BAGIKAN
[Andy Wong/AP]

Berbagai kasus keguguran yang terjadi pada wanita hamil tanpa mengalami gejala nyata, bisa disebabkan oleh paparan polutan dari polusi udara, menurut para peneliti yang dilaporkan oleh AFP.

Tingkat polusi udara yang sangat tinggi di Cina telah dikaitkan dengan kematian dini, penyakit pernapasan, penurunan kognitif, dan bahkan mengurangi kebahagiaan. Sekarang, studi ini menemukan bahwa paparan dari partikel partikulat udara yang konsentrasinya tinggi, sulfur dioksida, ozon, dan karbon monoksida, berdampak pada risiko keguguran yang lebih tinggi pada trimester pertama kehamilan.

Penelitian yang dilakukan oleh berbagai universitas dari Cina ini, telah diterbitkan di jurnal Nature Sustainability.

Meskipun jumlah peningkatan resikonya tidak linier, namun keparahannya akan semakin bertambah ketika polutannya semakin tinggi konsentrasinya, menurut studi tersebut.

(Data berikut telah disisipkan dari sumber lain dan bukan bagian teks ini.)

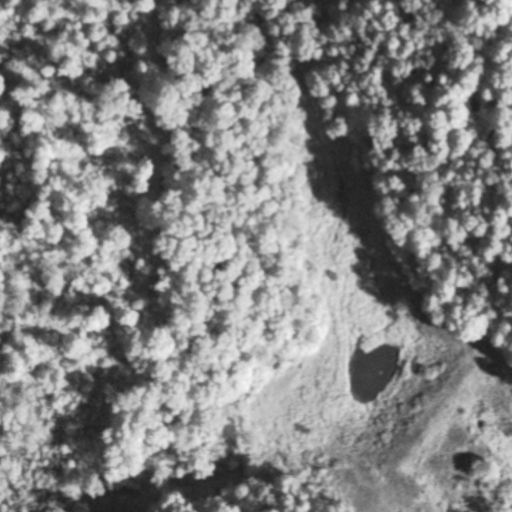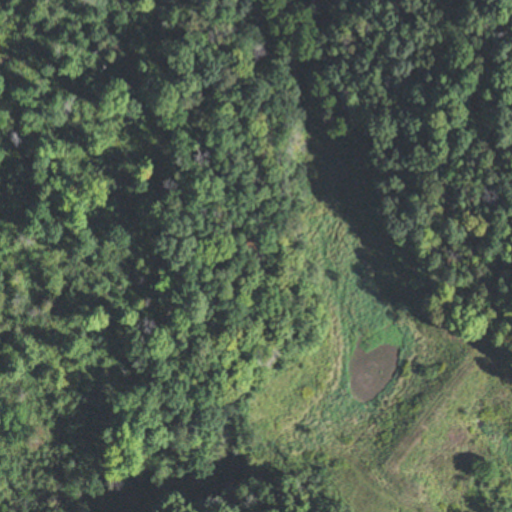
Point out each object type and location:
dam: (406, 403)
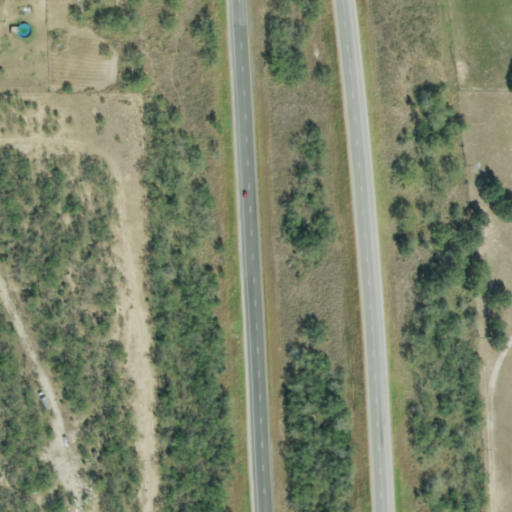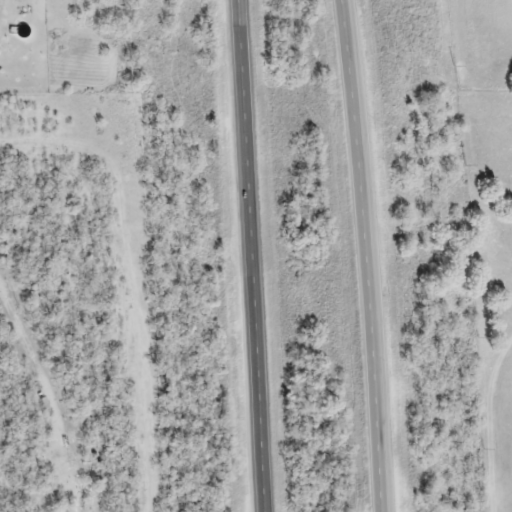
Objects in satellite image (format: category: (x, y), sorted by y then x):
road: (378, 255)
road: (255, 256)
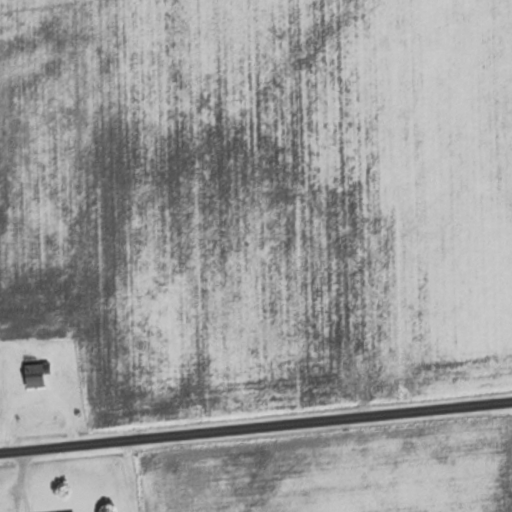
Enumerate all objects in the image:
building: (37, 375)
road: (256, 431)
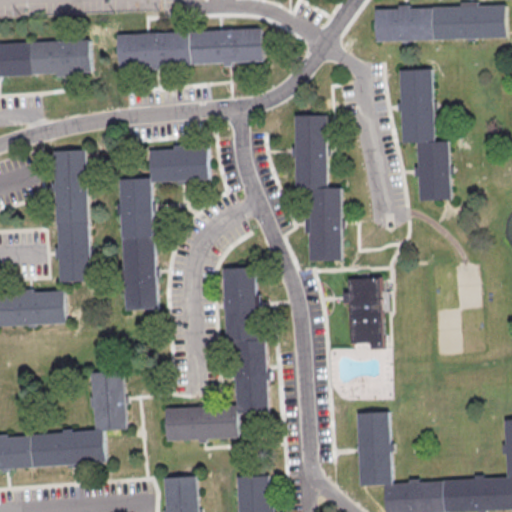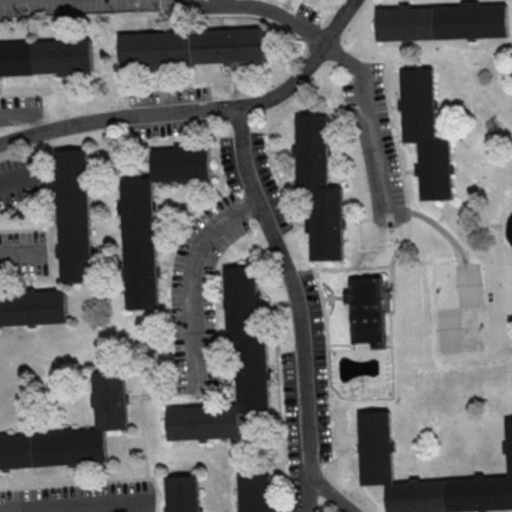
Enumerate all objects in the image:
parking lot: (64, 6)
building: (442, 21)
building: (441, 23)
building: (191, 47)
building: (189, 48)
road: (339, 55)
building: (45, 57)
building: (45, 58)
parking lot: (18, 110)
road: (198, 110)
road: (24, 118)
building: (425, 133)
building: (424, 135)
road: (15, 179)
building: (318, 187)
building: (317, 189)
building: (73, 214)
parking lot: (21, 217)
building: (72, 217)
building: (151, 218)
building: (152, 218)
road: (19, 253)
road: (191, 279)
road: (297, 304)
building: (33, 307)
park: (457, 308)
building: (32, 309)
building: (366, 310)
building: (367, 312)
building: (231, 368)
building: (233, 368)
building: (73, 431)
building: (71, 434)
building: (427, 475)
building: (426, 476)
building: (181, 493)
building: (254, 493)
building: (180, 494)
building: (252, 494)
road: (331, 494)
parking lot: (80, 498)
road: (84, 507)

Temuan ini diperoleh melalui sebuah penelitian terhadap kehamilan lebih dari 250.000 wanita di Beijing dari tahun 2009 hingga 2017, termasuk 17.497 yang mengalami keguguran yang tidak diketahui penyebabnya.

Para peneliti menggunakan pengukuran dari stasiun pemantauan udara di sekitar rumah dan tempat kerja wanita hamil untuk mengukur paparan subjek dari polusi.

Semenjak ditetapkannya sebagai negara paling parah tingkat polusinya, namun tingkat polusi udara di ibukota Cina telah menurun secara signifikan dalam beberapa tahun terakhir, bahkan ketika pembacaan polusi berbeda secara dramatis dari hari ke hari dan di seluruh bagian kota.

Tetapi tingkat PM2.5 Beijing saat ini — partikel kecil yang dapat menembus jauh hingga ke dalam paru-paru — masih empat kali lebih tinggi daripada yang direkomendasikan oleh Organisasi Kesehatan Dunia.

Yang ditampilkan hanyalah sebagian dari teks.